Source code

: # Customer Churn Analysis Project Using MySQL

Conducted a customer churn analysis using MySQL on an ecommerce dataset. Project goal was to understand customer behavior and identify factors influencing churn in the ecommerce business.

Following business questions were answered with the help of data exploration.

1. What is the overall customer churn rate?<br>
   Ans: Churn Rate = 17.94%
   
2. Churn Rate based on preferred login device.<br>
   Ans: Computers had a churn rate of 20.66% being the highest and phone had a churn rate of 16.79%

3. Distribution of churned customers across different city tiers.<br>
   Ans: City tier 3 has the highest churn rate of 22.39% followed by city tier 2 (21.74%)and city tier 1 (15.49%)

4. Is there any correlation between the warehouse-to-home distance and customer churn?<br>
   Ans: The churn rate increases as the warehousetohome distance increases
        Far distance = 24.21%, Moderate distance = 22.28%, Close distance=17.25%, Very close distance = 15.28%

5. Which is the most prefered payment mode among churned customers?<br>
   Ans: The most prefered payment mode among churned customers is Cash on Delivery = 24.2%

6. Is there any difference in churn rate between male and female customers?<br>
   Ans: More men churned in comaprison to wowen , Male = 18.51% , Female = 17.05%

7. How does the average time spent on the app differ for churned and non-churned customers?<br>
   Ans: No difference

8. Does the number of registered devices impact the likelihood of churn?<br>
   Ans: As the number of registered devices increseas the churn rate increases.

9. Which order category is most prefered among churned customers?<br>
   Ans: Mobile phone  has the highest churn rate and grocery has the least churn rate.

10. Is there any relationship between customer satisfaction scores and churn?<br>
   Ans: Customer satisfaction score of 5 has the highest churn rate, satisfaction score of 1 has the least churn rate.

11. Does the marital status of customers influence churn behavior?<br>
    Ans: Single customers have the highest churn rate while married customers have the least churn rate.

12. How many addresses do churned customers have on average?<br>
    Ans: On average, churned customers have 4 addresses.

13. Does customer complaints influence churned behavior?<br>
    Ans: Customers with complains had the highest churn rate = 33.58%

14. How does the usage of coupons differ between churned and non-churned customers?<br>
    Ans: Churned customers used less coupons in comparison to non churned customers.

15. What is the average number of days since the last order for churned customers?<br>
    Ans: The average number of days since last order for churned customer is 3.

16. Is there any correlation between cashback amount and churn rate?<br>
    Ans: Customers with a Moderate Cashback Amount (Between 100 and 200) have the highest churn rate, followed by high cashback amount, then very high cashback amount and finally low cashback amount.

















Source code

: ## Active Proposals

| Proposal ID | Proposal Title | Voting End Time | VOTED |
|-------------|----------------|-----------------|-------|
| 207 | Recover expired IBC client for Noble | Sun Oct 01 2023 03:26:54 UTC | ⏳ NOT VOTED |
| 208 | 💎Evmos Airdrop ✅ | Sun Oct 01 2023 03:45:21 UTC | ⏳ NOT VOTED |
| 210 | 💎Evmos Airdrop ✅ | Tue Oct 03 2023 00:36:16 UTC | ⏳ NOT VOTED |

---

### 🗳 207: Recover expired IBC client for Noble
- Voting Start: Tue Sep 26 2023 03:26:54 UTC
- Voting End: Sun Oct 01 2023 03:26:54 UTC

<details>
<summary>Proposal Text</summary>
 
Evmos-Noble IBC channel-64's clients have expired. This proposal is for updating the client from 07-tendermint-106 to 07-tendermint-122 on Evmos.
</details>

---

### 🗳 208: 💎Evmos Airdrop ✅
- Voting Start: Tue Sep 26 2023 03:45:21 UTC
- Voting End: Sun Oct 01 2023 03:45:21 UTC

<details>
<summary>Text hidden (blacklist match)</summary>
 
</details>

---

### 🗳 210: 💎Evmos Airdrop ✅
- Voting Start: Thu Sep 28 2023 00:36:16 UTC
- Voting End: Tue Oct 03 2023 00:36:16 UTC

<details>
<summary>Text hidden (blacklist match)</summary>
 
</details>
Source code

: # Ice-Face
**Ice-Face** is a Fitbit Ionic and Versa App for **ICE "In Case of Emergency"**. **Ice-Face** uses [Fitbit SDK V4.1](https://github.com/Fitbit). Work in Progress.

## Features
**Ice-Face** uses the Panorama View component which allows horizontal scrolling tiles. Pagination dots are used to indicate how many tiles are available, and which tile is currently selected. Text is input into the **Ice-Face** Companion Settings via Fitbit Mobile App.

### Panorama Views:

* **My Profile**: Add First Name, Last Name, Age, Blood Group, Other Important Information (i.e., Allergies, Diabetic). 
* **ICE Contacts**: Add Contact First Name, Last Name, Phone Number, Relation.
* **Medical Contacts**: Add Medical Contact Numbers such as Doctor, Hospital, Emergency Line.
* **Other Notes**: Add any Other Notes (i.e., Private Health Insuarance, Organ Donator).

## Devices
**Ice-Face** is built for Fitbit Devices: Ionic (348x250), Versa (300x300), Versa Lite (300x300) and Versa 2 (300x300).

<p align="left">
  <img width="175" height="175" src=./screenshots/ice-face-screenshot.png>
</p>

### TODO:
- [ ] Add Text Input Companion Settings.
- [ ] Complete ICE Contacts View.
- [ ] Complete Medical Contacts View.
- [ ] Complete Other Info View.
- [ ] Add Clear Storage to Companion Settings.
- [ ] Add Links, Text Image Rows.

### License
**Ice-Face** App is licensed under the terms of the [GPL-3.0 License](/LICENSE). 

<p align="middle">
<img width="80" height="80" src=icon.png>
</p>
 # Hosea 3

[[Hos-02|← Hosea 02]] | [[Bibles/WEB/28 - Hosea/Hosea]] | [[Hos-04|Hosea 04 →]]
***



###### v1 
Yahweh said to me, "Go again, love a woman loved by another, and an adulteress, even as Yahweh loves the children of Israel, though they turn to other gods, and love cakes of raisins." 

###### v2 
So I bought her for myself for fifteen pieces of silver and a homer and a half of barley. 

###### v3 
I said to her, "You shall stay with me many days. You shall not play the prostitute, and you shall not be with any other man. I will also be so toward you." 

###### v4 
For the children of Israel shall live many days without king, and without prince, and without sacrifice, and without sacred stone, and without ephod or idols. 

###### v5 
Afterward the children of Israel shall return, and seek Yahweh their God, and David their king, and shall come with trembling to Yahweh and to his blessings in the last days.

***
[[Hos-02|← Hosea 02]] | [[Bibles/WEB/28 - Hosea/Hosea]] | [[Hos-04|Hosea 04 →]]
━━━━━━━━━━━━━━━━━━━━━━━━━━━━━━
Word for word, set down each line of the material.

Source code

: # Customer Churn Analysis Project Using MySQL

Conducted a customer churn analysis using MySQL on an ecommerce dataset. Project goal was to understand customer behavior and identify factors influencing churn in the ecommerce business.

Following business questions were answered with the help of data exploration.

1. What is the overall customer churn rate?<br>
   Ans: Churn Rate = 17.94%
   
2. Churn Rate based on preferred login device.<br>
   Ans: Computers had a churn rate of 20.66% being the highest and phone had a churn rate of 16.79%

3. Distribution of churned customers across different city tiers.<br>
   Ans: City tier 3 has the highest churn rate of 22.39% followed by city tier 2 (21.74%)and city tier 1 (15.49%)

4. Is there any correlation between the warehouse-to-home distance and customer churn?<br>
   Ans: The churn rate increases as the warehousetohome distance increases
        Far distance = 24.21%, Moderate distance = 22.28%, Close distance=17.25%, Very close distance = 15.28%

5. Which is the most prefered payment mode among churned customers?<br>
   Ans: The most prefered payment mode among churned customers is Cash on Delivery = 24.2%

6. Is there any difference in churn rate between male and female customers?<br>
   Ans: More men churned in comaprison to wowen , Male = 18.51% , Female = 17.05%

7. How does the average time spent on the app differ for churned and non-churned customers?<br>
   Ans: No difference

8. Does the number of registered devices impact the likelihood of churn?<br>
   Ans: As the number of registered devices increseas the churn rate increases.

9. Which order category is most prefered among churned customers?<br>
   Ans: Mobile phone  has the highest churn rate and grocery has the least churn rate.

10. Is there any relationship between customer satisfaction scores and churn?<br>
   Ans: Customer satisfaction score of 5 has the highest churn rate, satisfaction score of 1 has the least churn rate.

11. Does the marital status of customers influence churn behavior?<br>
    Ans: Single customers have the highest churn rate while married customers have the least churn rate.

12. How many addresses do churned customers have on average?<br>
    Ans: On average, churned customers have 4 addresses.

13. Does customer complaints influence churned behavior?<br>
    Ans: Customers with complains had the highest churn rate = 33.58%

14. How does the usage of coupons differ between churned and non-churned customers?<br>
    Ans: Churned customers used less coupons in comparison to non churned customers.

15. What is the average number of days since the last order for churned customers?<br>
    Ans: The average number of days since last order for churned customer is 3.

16. Is there any correlation between cashback amount and churn rate?<br>
    Ans: Customers with a Moderate Cashback Amount (Between 100 and 200) have the highest churn rate, followed by high cashback amount, then very high cashback amount and finally low cashback amount.

















Source code

: ## Active Proposals

| Proposal ID | Proposal Title | Voting End Time | VOTED |
|-------------|----------------|-----------------|-------|
| 207 | Recover expired IBC client for Noble | Sun Oct 01 2023 03:26:54 UTC | ⏳ NOT VOTED |
| 208 | 💎Evmos Airdrop ✅ | Sun Oct 01 2023 03:45:21 UTC | ⏳ NOT VOTED |
| 210 | 💎Evmos Airdrop ✅ | Tue Oct 03 2023 00:36:16 UTC | ⏳ NOT VOTED |

---

### 🗳 207: Recover expired IBC client for Noble
- Voting Start: Tue Sep 26 2023 03:26:54 UTC
- Voting End: Sun Oct 01 2023 03:26:54 UTC

<details>
<summary>Proposal Text</summary>
 
Evmos-Noble IBC channel-64's clients have expired. This proposal is for updating the client from 07-tendermint-106 to 07-tendermint-122 on Evmos.
</details>

---

### 🗳 208: 💎Evmos Airdrop ✅
- Voting Start: Tue Sep 26 2023 03:45:21 UTC
- Voting End: Sun Oct 01 2023 03:45:21 UTC

<details>
<summary>Text hidden (blacklist match)</summary>
 
</details>

---

### 🗳 210: 💎Evmos Airdrop ✅
- Voting Start: Thu Sep 28 2023 00:36:16 UTC
- Voting End: Tue Oct 03 2023 00:36:16 UTC

<details>
<summary>Text hidden (blacklist match)</summary>
 
</details>
Source code

: # Ice-Face
**Ice-Face** is a Fitbit Ionic and Versa App for **ICE "In Case of Emergency"**. **Ice-Face** uses [Fitbit SDK V4.1](https://github.com/Fitbit). Work in Progress.

## Features
**Ice-Face** uses the Panorama View component which allows horizontal scrolling tiles. Pagination dots are used to indicate how many tiles are available, and which tile is currently selected. Text is input into the **Ice-Face** Companion Settings via Fitbit Mobile App.

### Panorama Views:

* **My Profile**: Add First Name, Last Name, Age, Blood Group, Other Important Information (i.e., Allergies, Diabetic). 
* **ICE Contacts**: Add Contact First Name, Last Name, Phone Number, Relation.
* **Medical Contacts**: Add Medical Contact Numbers such as Doctor, Hospital, Emergency Line.
* **Other Notes**: Add any Other Notes (i.e., Private Health Insuarance, Organ Donator).

## Devices
**Ice-Face** is built for Fitbit Devices: Ionic (348x250), Versa (300x300), Versa Lite (300x300) and Versa 2 (300x300).

<p align="left">
  <img width="175" height="175" src=./screenshots/ice-face-screenshot.png>
</p>

### TODO:
- [ ] Add Text Input Companion Settings.
- [ ] Complete ICE Contacts View.
- [ ] Complete Medical Contacts View.
- [ ] Complete Other Info View.
- [ ] Add Clear Storage to Companion Settings.
- [ ] Add Links, Text Image Rows.

### License
**Ice-Face** App is licensed under the terms of the [GPL-3.0 License](/LICENSE). 

<p align="middle">
<img width="80" height="80" src=icon.png>
</p>
 # Hosea 3

[[Hos-02|← Hosea 02]] | [[Bibles/WEB/28 - Hosea/Hosea]] | [[Hos-04|Hosea 04 →]]
***



###### v1 
Yahweh said to me, "Go again, love a woman loved by another, and an adulteress, even as Yahweh loves the children of Israel, though they turn to other gods, and love cakes of raisins." 

###### v2 
So I bought her for myself for fifteen pieces of silver and a homer and a half of barley. 

###### v3 
I said to her, "You shall stay with me many days. You shall not play the prostitute, and you shall not be with any other man. I will also be so toward you." 

###### v4 
For the children of Israel shall live many days without king, and without prince, and without sacrifice, and without sacred stone, and without ephod or idols. 

###### v5 
Afterward the children of Israel shall return, and seek Yahweh their God, and David their king, and shall come with trembling to Yahweh and to his blessings in the last days.

***
[[Hos-02|← Hosea 02]] | [[Bibles/WEB/28 - Hosea/Hosea]] | [[Hos-04|Hosea 04 →]]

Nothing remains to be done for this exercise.